Provided records |

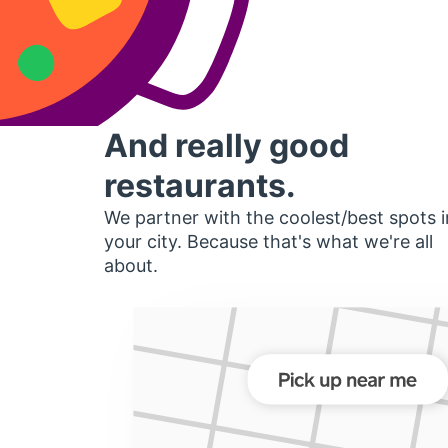
And really good
restaurants.
We partner with the coolest/best spots i
your city. Because that's what we're all
about.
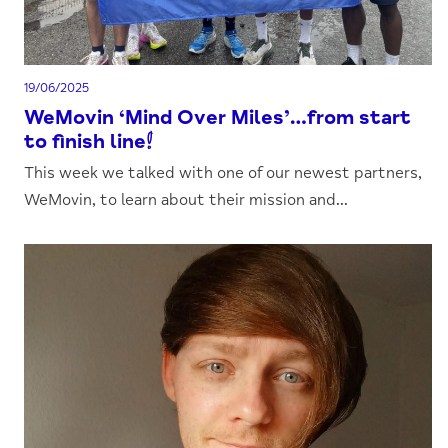
19/06/2025
WeMovin ‘Mind Over Miles’…from start
to finish line!
This week we talked with one of our newest partners,
WeMovin, to learn about their mission and...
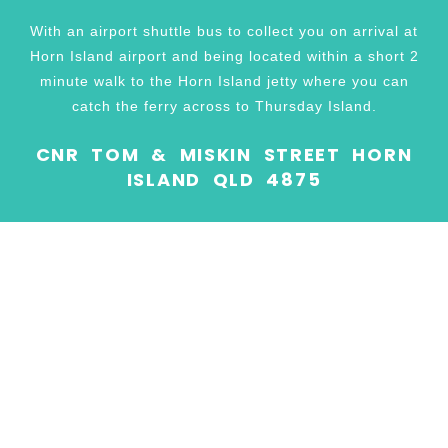
With an airport shuttle bus to collect you on arrival at
Horn Island airport and being located within a short 2
minute walk to the Horn Island jetty where you can
catch the ferry across to Thursday Island.
CNR TOM & MISKIN STREET HORN
ISLAND QLD 4875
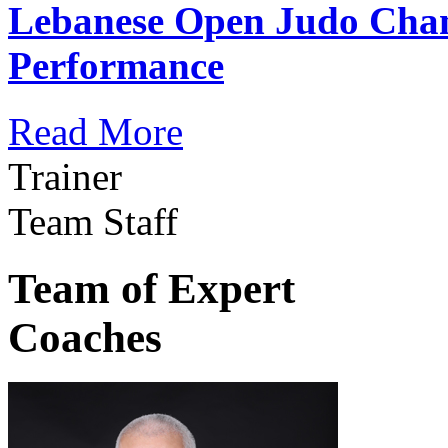
Lebanese Open Judo Cha
Performance
Read More
Trainer
Team Staff
Team of Expert
Coaches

Written task | Show each line of the data that contains the string "WeMovin".

Answer to the exercise |
WeMovin ‘Mind Over Miles’…from start
WeMovin, to learn about their mission and...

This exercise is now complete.